Which table design is prefered when considering database normalization rules:
Consider the following designs for a node table that describes an ordered tree. The key is a composite key.
- ck: composite key
- parent: parent node
- next: the next node, where the
next.parent = parent.
(this defines a forward linked list) - sk: surrogate key
design 1:
node(ck_x, ck_y, parent_ck_x, parent_ck_y, next_ck_x, next_ck_y)
design 2:
node(sk, ck_x, ck_y, parent_ck_x, parent_ck_y, next_ck_x, next_ck_y)
design 3:
node(sk, ck_x, ck_y, parent_sk, next_sk)
The first design has 6 columns. The second design adds a surragete key and has 7 columsn.
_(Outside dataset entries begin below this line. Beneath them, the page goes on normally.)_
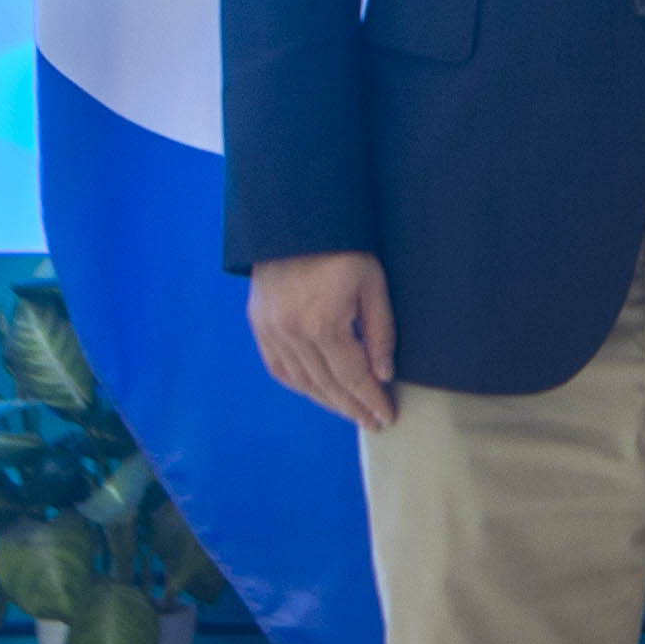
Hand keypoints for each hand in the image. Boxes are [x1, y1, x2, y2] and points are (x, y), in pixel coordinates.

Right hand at [249, 251, 394, 432]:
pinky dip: (299, 385)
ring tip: (350, 411)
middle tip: (373, 422)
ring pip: (301, 382)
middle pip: (327, 385)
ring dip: (327, 401)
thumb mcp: (372, 283)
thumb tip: (382, 374)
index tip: (386, 416)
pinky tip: (318, 393)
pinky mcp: (258, 324)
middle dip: (353, 407)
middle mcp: (292, 333)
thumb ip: (380, 332)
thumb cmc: (342, 248)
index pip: (353, 376)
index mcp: (323, 323)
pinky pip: (278, 368)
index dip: (370, 400)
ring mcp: (270, 330)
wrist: (294, 221)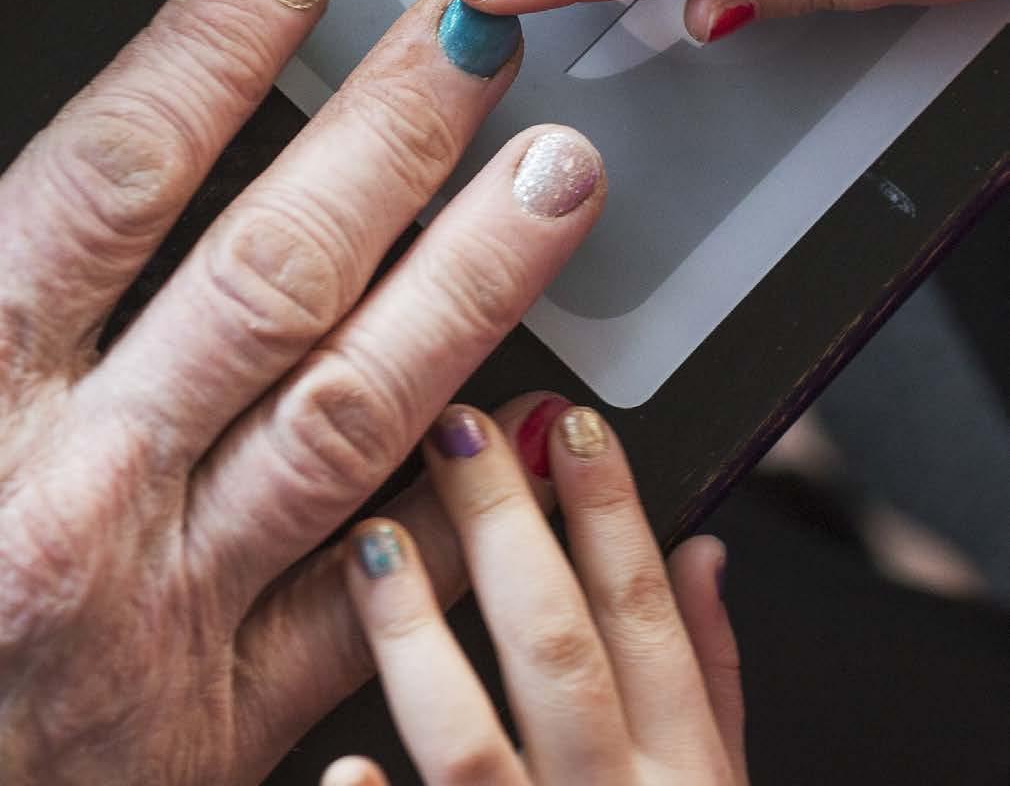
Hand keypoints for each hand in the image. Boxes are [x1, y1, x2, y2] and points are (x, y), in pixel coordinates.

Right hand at [0, 0, 604, 784]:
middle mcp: (76, 492)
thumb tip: (104, 143)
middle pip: (269, 273)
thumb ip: (7, 254)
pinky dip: (464, 497)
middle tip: (480, 44)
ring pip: (353, 412)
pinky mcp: (229, 709)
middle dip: (390, 141)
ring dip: (472, 282)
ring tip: (555, 178)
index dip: (209, 54)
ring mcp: (168, 606)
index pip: (113, 178)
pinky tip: (539, 408)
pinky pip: (379, 593)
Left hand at [324, 404, 746, 785]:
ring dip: (420, 638)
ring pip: (473, 743)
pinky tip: (342, 769)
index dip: (610, 511)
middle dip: (505, 529)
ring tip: (372, 545)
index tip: (569, 425)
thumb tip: (706, 553)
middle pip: (558, 650)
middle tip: (456, 431)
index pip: (648, 617)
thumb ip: (714, 681)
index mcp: (687, 780)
The third design has 5 colums it uses the surrogate to save a column.
Are there any normalization rules (or other database design rules) that prefer one design over the others?
update
Alternative designs: subtype the node table, isParent flag, nested sets. These designs have a larger read/write complexity.
design 4:
This design splits the table into 3 tables. The parent and next table contain a mutually exclusive subset of the keys from the node table. It uses
2+4=6
columns for each node.node(ck_x, ck_y)
parent(ck_x, ck_y, parent_ck_x, parent_ck_y)
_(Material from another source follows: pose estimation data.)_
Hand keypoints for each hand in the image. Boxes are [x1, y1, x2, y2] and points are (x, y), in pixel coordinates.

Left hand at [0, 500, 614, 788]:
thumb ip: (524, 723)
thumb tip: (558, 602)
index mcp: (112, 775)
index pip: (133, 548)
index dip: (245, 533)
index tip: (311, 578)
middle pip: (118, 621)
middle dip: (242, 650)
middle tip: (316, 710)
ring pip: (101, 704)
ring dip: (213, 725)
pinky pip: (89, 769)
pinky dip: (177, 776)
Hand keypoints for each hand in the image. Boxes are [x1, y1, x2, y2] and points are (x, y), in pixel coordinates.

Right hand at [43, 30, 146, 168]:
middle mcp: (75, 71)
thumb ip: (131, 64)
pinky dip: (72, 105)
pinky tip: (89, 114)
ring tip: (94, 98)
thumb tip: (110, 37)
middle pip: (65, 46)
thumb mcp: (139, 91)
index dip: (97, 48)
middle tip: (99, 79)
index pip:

next(ck_x, ck_y, next_ck_x, next_ck_y)
design 5:
This design uses a isParent flag to indicate that the next item is the parent. It uses
4+1=5
columns, and 1 column is only a bit. Which is less space than 5 columns as used in design 3)node(ck_x, ck_y, next_ck_x, next_ck_y, isParent)
design 6:
This design uses a nested set to create an ordered tree. The composite key is no longer used to define the parents or the order of the children. It uses
2+2=4
columns. But the lower and upper bound column should be both using thesizeof(ck_x)+sizeof(ck_y)
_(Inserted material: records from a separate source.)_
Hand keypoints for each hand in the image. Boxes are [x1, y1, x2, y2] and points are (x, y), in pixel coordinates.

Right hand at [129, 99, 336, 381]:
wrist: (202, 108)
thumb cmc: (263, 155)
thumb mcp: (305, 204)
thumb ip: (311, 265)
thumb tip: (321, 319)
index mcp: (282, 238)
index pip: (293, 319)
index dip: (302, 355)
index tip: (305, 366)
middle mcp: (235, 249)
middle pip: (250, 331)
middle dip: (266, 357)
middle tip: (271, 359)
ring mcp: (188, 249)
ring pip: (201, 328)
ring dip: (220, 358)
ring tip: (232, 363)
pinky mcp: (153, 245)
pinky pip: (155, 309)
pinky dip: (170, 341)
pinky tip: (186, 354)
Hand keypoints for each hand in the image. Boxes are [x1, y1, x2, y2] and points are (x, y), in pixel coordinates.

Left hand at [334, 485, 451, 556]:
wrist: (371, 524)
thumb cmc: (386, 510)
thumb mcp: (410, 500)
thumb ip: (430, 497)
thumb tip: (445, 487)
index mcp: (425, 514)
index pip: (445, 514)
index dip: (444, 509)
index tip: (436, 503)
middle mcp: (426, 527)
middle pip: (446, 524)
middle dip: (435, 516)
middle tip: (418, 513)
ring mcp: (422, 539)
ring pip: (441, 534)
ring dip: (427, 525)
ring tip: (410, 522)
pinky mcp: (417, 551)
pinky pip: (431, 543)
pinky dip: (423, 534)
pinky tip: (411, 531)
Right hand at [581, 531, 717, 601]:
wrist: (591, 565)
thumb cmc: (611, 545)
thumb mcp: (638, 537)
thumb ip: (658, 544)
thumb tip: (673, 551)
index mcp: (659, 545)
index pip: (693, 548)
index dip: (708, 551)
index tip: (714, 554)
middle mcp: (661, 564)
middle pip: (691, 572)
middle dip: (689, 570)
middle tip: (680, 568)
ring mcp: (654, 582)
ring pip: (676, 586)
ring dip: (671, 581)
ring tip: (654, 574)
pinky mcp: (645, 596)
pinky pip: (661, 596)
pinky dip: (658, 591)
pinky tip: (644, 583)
which is equal the space of 6 columns used in design 1.node(ck_x, ck_y, lowerBound, upperBound)
update
design 7:
this uses a index for the position of the node.
node(ck_x, ck_y, parent_ck_x, parent_ck_y, index)
Notes
Using the previous node i.s.o. the next node reduces creation and addition to a single insert compared to insert and update.
Normalization is not about the number of columns or tables.